Margery Allingham’s Mr Campion finds himself a fish out of water when he investigates a murder in a Yorkshire mining village.
Following the death of the senior English master in a tragic road accident, Mr Campion’s son Rupert and daughter-in-law Perdita are helping out at Ash Grange School for Boys, where Perdita’s godfather is headmaster. While Perdita is directing the end-of-term play, a musical version of Dr Faustus, Rupert is tackling the school’s rugby football team – and both of them are finding their allotted tasks more of a challenge than they had anticipated.

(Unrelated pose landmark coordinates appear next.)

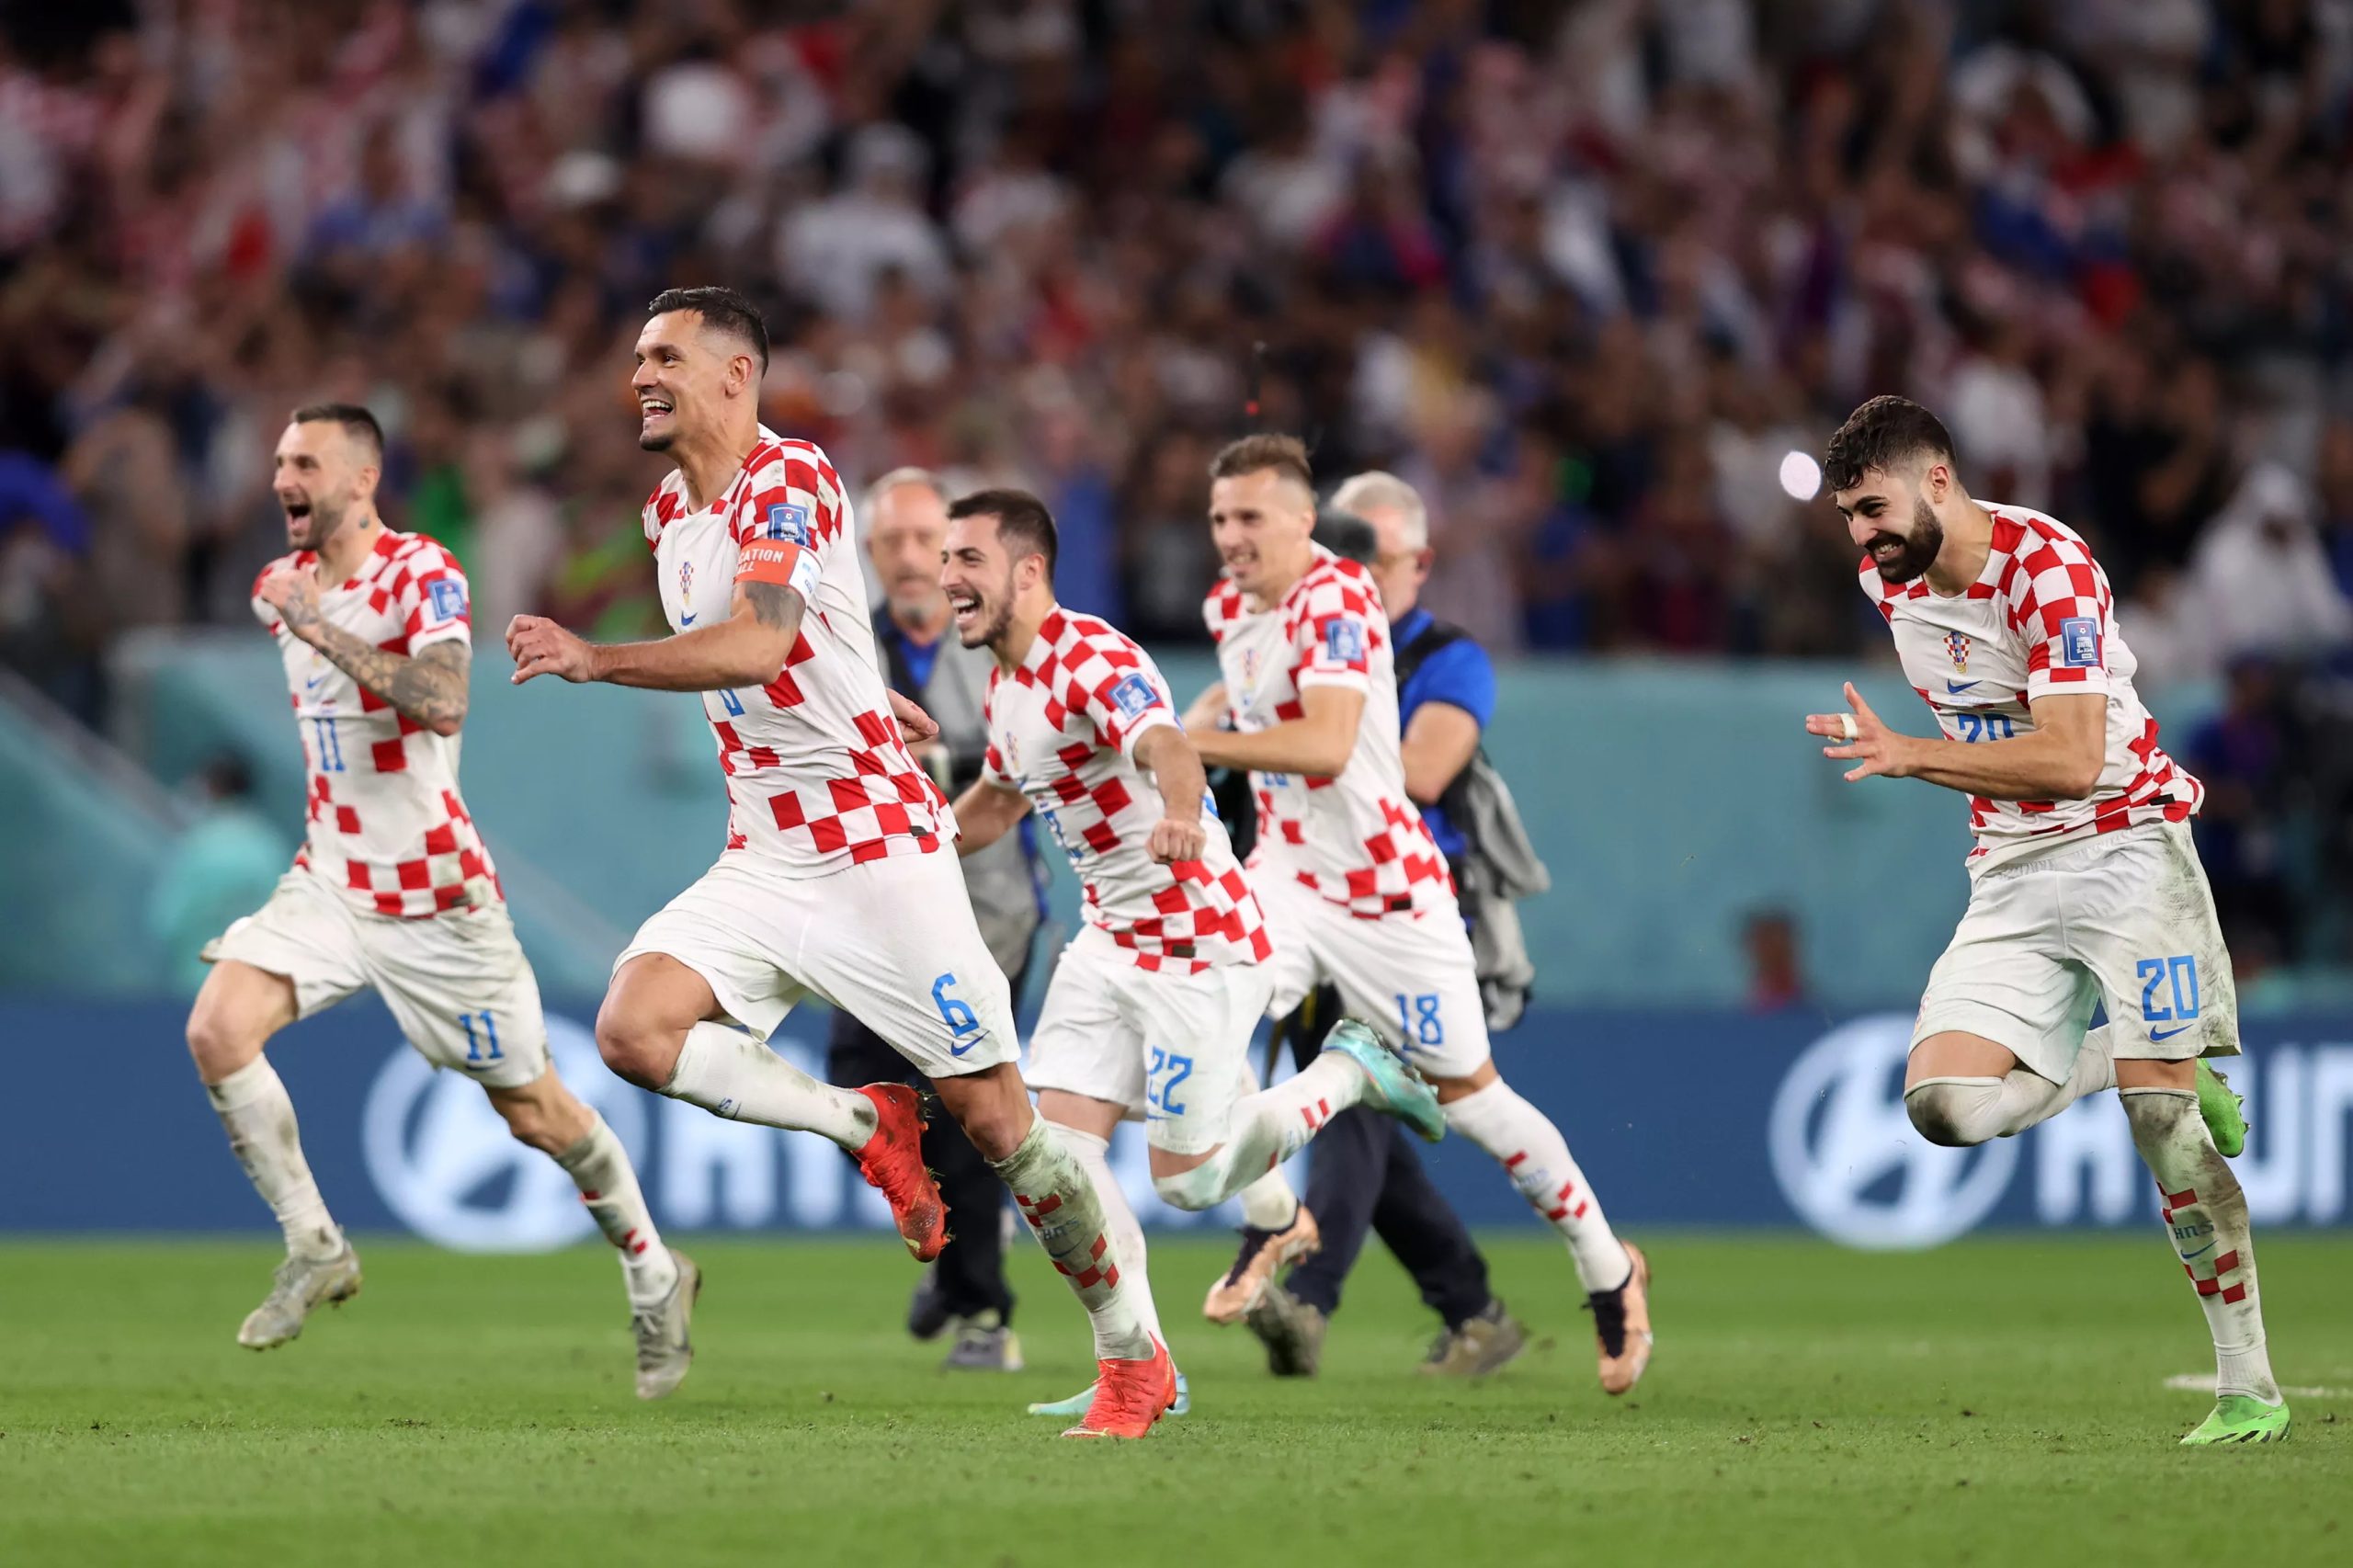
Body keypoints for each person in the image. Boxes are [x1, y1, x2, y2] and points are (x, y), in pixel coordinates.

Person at [505, 287, 1175, 1438]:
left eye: (666, 354)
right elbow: (813, 634)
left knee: (1002, 1124)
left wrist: (593, 657)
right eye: (634, 355)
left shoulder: (794, 475)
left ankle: (1134, 1358)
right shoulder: (671, 513)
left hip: (879, 854)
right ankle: (864, 1125)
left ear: (736, 375)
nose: (641, 374)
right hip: (766, 853)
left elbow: (763, 641)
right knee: (633, 1027)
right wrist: (868, 694)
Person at [188, 404, 697, 1398]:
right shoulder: (275, 585)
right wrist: (300, 610)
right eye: (278, 459)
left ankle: (652, 1266)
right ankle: (316, 1244)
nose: (283, 476)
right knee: (217, 1028)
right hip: (331, 878)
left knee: (537, 1113)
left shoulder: (422, 572)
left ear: (360, 478)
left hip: (435, 893)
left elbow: (445, 700)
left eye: (305, 461)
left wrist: (316, 624)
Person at [1808, 394, 2285, 1447]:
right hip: (2012, 871)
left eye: (1873, 507)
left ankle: (2246, 1381)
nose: (1862, 536)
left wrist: (1905, 752)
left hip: (2124, 849)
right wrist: (1918, 753)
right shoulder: (1886, 580)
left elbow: (2071, 760)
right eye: (1848, 516)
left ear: (1938, 479)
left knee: (2163, 1125)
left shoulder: (2046, 567)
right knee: (1943, 1106)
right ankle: (2116, 1047)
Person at [936, 487, 1440, 1423]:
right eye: (945, 561)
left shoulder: (1089, 653)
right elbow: (1000, 802)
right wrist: (911, 839)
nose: (948, 579)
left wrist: (1178, 809)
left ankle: (1347, 1069)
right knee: (1057, 1162)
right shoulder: (1008, 687)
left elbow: (1165, 739)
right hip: (1108, 940)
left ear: (1029, 569)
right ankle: (1138, 1361)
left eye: (969, 559)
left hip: (1197, 938)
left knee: (1193, 1181)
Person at [1185, 433, 1653, 1396]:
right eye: (1219, 517)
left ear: (1306, 524)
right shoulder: (1227, 604)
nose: (1230, 537)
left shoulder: (1345, 599)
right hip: (1286, 881)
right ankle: (1274, 1218)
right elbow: (1225, 711)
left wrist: (1201, 744)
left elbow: (1324, 743)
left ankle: (1608, 1267)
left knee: (1477, 1104)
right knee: (1193, 995)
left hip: (1392, 897)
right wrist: (1185, 741)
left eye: (1250, 518)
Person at [1235, 473, 1529, 1377]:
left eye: (1376, 556)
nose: (1351, 570)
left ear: (1419, 564)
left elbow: (1424, 773)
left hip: (1407, 914)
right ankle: (1474, 1310)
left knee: (1351, 1100)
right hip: (1304, 903)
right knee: (1358, 1118)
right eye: (1339, 549)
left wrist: (1308, 739)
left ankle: (1298, 1292)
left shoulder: (1446, 657)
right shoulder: (1281, 632)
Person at [835, 467, 1046, 1370]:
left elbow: (1032, 761)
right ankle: (960, 1279)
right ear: (871, 555)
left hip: (986, 906)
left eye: (932, 540)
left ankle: (985, 1313)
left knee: (965, 1104)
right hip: (874, 909)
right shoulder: (843, 641)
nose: (914, 559)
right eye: (893, 542)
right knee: (859, 1085)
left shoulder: (993, 637)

When the headmaster telephones Albert Campion to inform him that Rupert has been arrested, Mr Campion heads to Yorkshire to get to the bottom of the matter. There are no secrets in the traditional mining village of Denby Ash, he’s told – but on uncovering reports of a disruptive poltergeist, a firebrand trade unionist, a missing conman and a local witch, he finds that’s far from being the case. And was the English master, Mr Browne’s, death really an accident . . .?
About the author
Mike Ripley is the two-time winner of the Crime Writers’ Last Laugh award, and the author of several thrillers and historical novels. He writes a hugely respected monthly review column for Shots Magazine entitled getting Away with Murder. Philip Youngman Carter was Margery Allingham’s artist husband and a novelist in his own write.